Reproduce the stretch of the entries from the line that contains "- Enable installation" through the line that contains "(add-hook 'after-init-hook (lambda", keeping every line as it appears, including both end lines.

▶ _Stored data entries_
◇ ◇ ◇ ◇
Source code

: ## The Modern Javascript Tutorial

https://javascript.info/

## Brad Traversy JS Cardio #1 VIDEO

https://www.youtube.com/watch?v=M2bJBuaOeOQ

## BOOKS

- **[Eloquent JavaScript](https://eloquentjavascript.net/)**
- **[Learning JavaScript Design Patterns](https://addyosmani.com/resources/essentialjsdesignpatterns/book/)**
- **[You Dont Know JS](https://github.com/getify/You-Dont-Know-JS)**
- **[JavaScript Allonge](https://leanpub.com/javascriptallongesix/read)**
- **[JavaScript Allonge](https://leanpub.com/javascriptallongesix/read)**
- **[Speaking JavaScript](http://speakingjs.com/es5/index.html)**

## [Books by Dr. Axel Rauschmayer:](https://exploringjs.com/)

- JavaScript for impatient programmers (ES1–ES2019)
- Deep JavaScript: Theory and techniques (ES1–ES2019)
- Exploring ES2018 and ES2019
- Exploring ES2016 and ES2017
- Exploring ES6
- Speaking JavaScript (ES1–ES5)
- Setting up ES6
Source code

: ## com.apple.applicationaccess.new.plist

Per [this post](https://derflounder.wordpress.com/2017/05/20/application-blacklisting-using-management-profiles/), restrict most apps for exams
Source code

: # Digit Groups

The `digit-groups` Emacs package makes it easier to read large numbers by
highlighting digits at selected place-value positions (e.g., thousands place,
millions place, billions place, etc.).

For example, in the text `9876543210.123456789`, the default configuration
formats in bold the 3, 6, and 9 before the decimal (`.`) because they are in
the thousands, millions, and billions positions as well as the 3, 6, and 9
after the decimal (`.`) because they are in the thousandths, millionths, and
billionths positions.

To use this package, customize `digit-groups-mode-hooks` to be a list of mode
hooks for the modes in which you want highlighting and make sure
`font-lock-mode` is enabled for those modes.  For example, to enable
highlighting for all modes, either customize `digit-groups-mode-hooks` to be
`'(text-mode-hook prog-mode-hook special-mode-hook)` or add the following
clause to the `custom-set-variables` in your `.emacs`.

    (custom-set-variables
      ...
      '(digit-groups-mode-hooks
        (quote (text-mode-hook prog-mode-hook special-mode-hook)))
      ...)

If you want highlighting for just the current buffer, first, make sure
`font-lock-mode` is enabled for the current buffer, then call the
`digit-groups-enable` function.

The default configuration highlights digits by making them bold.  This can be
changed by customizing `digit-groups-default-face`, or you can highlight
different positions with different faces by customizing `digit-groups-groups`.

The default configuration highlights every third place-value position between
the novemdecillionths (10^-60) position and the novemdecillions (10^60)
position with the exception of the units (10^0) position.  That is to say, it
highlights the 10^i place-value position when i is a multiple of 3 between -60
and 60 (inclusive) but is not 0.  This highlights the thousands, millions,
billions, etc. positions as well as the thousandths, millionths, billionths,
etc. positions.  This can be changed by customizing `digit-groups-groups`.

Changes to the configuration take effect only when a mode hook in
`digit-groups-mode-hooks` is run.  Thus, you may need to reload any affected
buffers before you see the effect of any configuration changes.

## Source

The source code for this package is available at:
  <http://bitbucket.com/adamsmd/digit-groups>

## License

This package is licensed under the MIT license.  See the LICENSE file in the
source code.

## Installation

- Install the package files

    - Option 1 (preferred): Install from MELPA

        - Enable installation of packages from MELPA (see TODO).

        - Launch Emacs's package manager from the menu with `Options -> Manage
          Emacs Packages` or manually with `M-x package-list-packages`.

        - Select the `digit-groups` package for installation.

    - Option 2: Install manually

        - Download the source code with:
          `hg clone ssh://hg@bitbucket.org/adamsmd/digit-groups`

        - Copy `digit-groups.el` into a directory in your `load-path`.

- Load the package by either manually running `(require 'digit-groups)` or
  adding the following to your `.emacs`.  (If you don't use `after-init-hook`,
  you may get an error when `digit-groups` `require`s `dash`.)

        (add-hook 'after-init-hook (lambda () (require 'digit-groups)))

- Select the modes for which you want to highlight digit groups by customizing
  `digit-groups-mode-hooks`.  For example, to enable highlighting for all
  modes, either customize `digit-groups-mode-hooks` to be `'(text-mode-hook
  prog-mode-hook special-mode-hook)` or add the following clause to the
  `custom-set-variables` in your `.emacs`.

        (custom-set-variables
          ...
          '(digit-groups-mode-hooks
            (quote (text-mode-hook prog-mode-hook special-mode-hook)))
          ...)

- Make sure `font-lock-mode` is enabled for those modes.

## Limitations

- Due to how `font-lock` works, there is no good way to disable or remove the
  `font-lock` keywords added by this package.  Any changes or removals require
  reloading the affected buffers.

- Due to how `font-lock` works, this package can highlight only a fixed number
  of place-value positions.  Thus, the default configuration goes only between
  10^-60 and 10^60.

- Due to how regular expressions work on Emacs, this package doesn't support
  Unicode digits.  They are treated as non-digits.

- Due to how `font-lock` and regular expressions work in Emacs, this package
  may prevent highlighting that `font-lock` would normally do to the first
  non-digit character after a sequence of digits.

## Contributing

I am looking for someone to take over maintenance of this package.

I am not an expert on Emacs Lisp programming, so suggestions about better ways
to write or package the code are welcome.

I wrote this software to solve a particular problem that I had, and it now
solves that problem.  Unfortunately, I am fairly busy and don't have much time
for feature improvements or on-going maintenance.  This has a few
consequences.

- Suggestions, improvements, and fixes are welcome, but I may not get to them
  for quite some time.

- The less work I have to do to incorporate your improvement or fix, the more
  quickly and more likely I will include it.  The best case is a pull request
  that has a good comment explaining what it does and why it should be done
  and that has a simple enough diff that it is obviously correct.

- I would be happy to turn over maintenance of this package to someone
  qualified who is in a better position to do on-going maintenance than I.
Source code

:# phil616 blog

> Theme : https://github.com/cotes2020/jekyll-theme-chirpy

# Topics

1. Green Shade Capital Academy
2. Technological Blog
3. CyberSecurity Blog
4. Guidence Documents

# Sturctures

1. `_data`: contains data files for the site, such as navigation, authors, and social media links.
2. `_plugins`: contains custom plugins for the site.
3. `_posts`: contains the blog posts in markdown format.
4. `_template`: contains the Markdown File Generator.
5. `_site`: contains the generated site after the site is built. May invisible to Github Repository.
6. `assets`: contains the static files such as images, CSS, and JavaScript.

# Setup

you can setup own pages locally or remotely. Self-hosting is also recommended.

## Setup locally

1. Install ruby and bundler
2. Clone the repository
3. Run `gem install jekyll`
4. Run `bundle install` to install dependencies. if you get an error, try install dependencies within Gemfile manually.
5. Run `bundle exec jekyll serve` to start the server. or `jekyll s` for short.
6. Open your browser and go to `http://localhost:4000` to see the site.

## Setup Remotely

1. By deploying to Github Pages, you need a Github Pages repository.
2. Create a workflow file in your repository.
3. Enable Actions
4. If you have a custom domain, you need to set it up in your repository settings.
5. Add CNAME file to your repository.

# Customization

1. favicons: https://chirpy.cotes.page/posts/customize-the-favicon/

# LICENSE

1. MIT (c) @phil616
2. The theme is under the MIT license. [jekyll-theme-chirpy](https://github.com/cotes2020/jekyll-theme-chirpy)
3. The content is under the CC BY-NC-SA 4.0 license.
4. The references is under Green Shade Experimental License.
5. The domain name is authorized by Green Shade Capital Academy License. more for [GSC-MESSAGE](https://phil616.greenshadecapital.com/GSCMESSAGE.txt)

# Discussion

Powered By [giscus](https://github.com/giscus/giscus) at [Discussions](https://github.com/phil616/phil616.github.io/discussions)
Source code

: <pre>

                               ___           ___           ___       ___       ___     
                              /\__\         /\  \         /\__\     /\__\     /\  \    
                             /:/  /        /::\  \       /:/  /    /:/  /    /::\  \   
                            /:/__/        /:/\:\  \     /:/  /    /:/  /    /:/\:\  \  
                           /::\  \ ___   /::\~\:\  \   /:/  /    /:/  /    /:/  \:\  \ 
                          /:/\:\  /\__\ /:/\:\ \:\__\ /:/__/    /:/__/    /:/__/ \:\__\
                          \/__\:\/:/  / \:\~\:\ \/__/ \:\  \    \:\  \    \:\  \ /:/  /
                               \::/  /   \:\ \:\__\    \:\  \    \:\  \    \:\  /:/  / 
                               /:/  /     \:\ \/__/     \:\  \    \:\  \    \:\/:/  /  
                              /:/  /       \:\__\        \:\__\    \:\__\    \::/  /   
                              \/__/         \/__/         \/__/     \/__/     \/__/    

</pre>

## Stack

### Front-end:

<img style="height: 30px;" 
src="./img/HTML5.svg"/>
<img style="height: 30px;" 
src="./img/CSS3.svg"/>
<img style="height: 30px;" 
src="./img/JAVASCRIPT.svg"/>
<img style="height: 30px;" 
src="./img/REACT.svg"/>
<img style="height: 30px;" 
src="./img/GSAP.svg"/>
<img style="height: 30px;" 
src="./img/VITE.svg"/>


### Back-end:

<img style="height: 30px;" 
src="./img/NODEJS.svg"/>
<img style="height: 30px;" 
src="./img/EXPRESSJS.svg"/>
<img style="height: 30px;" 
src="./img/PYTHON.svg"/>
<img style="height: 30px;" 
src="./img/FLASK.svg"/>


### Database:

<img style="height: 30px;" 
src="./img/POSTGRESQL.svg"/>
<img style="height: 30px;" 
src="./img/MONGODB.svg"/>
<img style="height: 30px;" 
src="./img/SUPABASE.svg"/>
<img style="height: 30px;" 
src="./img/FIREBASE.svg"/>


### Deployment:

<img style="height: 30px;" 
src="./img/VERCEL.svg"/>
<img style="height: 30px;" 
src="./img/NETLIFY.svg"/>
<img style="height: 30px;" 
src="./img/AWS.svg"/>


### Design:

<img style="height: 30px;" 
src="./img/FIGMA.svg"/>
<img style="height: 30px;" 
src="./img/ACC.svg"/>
◇ ◇ ◇ ◇
▶ _ANSWER TO THE PROBLEM_
        - Enable installation of packages from MELPA (see TODO).

        - Launch Emacs's package manager from the menu with `Options -> Manage
          Emacs Packages` or manually with `M-x package-list-packages`.

        - Select the `digit-groups` package for installation.

    - Option 2: Install manually

        - Download the source code with:
          `hg clone ssh://hg@bitbucket.org/adamsmd/digit-groups`

        - Copy `digit-groups.el` into a directory in your `load-path`.

- Load the package by either manually running `(require 'digit-groups)` or
  adding the following to your `.emacs`.  (If you don't use `after-init-hook`,
  you may get an error when `digit-groups` `require`s `dash`.)

        (add-hook 'after-init-hook (lambda () (require 'digit-groups)))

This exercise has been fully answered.